===== EXERCISE INPUTS

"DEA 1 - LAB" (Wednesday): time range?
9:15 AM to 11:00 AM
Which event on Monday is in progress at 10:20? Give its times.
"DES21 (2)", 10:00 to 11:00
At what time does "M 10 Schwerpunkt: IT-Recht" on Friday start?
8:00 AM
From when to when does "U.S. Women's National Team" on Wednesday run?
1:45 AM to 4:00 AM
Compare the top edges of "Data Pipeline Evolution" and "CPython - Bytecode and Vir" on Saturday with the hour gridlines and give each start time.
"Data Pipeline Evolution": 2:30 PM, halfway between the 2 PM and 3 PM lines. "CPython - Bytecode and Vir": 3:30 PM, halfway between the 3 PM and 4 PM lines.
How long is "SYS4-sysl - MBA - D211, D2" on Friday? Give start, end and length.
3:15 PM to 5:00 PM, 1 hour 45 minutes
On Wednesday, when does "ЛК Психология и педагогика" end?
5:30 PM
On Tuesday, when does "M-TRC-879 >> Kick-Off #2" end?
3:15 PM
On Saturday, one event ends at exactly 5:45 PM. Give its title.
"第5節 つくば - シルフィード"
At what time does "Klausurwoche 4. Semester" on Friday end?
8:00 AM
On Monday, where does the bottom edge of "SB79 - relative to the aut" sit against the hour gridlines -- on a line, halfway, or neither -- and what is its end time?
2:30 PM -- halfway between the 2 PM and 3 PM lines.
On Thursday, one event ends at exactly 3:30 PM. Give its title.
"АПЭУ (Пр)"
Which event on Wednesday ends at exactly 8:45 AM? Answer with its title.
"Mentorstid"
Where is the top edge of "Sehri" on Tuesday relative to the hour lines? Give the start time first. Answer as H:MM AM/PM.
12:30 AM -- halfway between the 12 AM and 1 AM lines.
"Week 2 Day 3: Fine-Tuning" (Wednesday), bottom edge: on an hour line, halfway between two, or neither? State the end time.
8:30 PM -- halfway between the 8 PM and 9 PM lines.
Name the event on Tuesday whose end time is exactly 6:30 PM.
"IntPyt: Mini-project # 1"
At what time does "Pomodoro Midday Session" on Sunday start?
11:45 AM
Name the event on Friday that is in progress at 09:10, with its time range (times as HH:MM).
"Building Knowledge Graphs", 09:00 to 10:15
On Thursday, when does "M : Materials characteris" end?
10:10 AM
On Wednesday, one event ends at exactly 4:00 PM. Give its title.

==========

Copy every row above word for word, changing nothing.

"DEA 1 - LAB" (Wednesday): time range?
9:15 AM to 11:00 AM
Which event on Monday is in progress at 10:20? Give its times.
"DES21 (2)", 10:00 to 11:00
At what time does "M 10 Schwerpunkt: IT-Recht" on Friday start?
8:00 AM
From when to when does "U.S. Women's National Team" on Wednesday run?
1:45 AM to 4:00 AM
Compare the top edges of "Data Pipeline Evolution" and "CPython - Bytecode and Vir" on Saturday with the hour gridlines and give each start time.
"Data Pipeline Evolution": 2:30 PM, halfway between the 2 PM and 3 PM lines. "CPython - Bytecode and Vir": 3:30 PM, halfway between the 3 PM and 4 PM lines.
How long is "SYS4-sysl - MBA - D211, D2" on Friday? Give start, end and length.
3:15 PM to 5:00 PM, 1 hour 45 minutes
On Wednesday, when does "ЛК Психология и педагогика" end?
5:30 PM
On Tuesday, when does "M-TRC-879 >> Kick-Off #2" end?
3:15 PM
On Saturday, one event ends at exactly 5:45 PM. Give its title.
"第5節 つくば - シルフィード"
At what time does "Klausurwoche 4. Semester" on Friday end?
8:00 AM
On Monday, where does the bottom edge of "SB79 - relative to the aut" sit against the hour gridlines -- on a line, halfway, or neither -- and what is its end time?
2:30 PM -- halfway between the 2 PM and 3 PM lines.
On Thursday, one event ends at exactly 3:30 PM. Give its title.
"АПЭУ (Пр)"
Which event on Wednesday ends at exactly 8:45 AM? Answer with its title.
"Mentorstid"
Where is the top edge of "Sehri" on Tuesday relative to the hour lines? Give the start time first. Answer as H:MM AM/PM.
12:30 AM -- halfway between the 12 AM and 1 AM lines.
"Week 2 Day 3: Fine-Tuning" (Wednesday), bottom edge: on an hour line, halfway between two, or neither? State the end time.
8:30 PM -- halfway between the 8 PM and 9 PM lines.
Name the event on Tuesday whose end time is exactly 6:30 PM.
"IntPyt: Mini-project # 1"
At what time does "Pomodoro Midday Session" on Sunday start?
11:45 AM
Name the event on Friday that is in progress at 09:10, with its time range (times as HH:MM).
"Building Knowledge Graphs", 09:00 to 10:15
On Thursday, when does "M : Materials characteris" end?
10:10 AM
On Wednesday, one event ends at exactly 4:00 PM. Give its title.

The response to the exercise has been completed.